Copy out the whole mailing-list excerpt about Echo notifications word for word, leaving out the data that follows it.

[DOCUMENT EXTRACT]:
++++
I guess the right step is to make an Echo extension? Your guidance and help is welcome.
Yeah, any extension can use Echo for notifications. We definitely need some docs for this, but until then, you can use Thanks (https://git.wikimedia.org/blob/mediawiki%2Fextensions%2FThanks.git/HEAD/Than...) and GettingStarted (https://git.wikimedia.org/blob/mediawiki%2Fextensions%2FGettingStarted.git/H...) as examples.
The key hooks are BeforeCreateEchoEvent and EchoGetDefaultNOtifiedUsers.
Matt Flaschen
On 09/16/2013 10:30 PM, Matthew Flaschen wrote:
Yeah, any extension can use Echo for notifications.
I'm thinking of adding this idea to
https://www.mediawiki.org/wiki/Mentorship_programs/Possible_projects
Do you think that the amount and complexity of work of
https://www.mediawiki.org/wiki/Extension:Newsletter
fits with an internship or an Individual Engagement Grant project (3 months of one person approx)
This is definitely a useful feature for any MediaWiki site. It may help keeping in touch with users registering but not used to a routine of logging in and check their watchlist and new messages. It may be also useful to reach to regular users through an exceptional channel for an exceptional reason.
++++
(Stored dataset items)
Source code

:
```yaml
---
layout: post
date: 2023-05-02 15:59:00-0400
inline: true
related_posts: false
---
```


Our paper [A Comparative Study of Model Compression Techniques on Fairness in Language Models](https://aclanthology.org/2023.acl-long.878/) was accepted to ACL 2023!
++++
[ANSWER TO THE PROBLEM]:
I guess the right step is to make an Echo extension? Your guidance and help is welcome.
Yeah, any extension can use Echo for notifications. We definitely need some docs for this, but until then, you can use Thanks (https://git.wikimedia.org/blob/mediawiki%2Fextensions%2FThanks.git/HEAD/Than...) and GettingStarted (https://git.wikimedia.org/blob/mediawiki%2Fextensions%2FGettingStarted.git/H...) as examples.
The key hooks are BeforeCreateEchoEvent and EchoGetDefaultNOtifiedUsers.
Matt Flaschen
On 09/16/2013 10:30 PM, Matthew Flaschen wrote:
Yeah, any extension can use Echo for notifications.
I'm thinking of adding this idea to
https://www.mediawiki.org/wiki/Mentorship_programs/Possible_projects
Do you think that the amount and complexity of work of
https://www.mediawiki.org/wiki/Extension:Newsletter
fits with an internship or an Individual Engagement Grant project (3 months of one person approx)
This is definitely a useful feature for any MediaWiki site. It may help keeping in touch with users registering but not used to a routine of logging in and check their watchlist and new messages. It may be also useful to reach to regular users through an exceptional channel for an exceptional reason.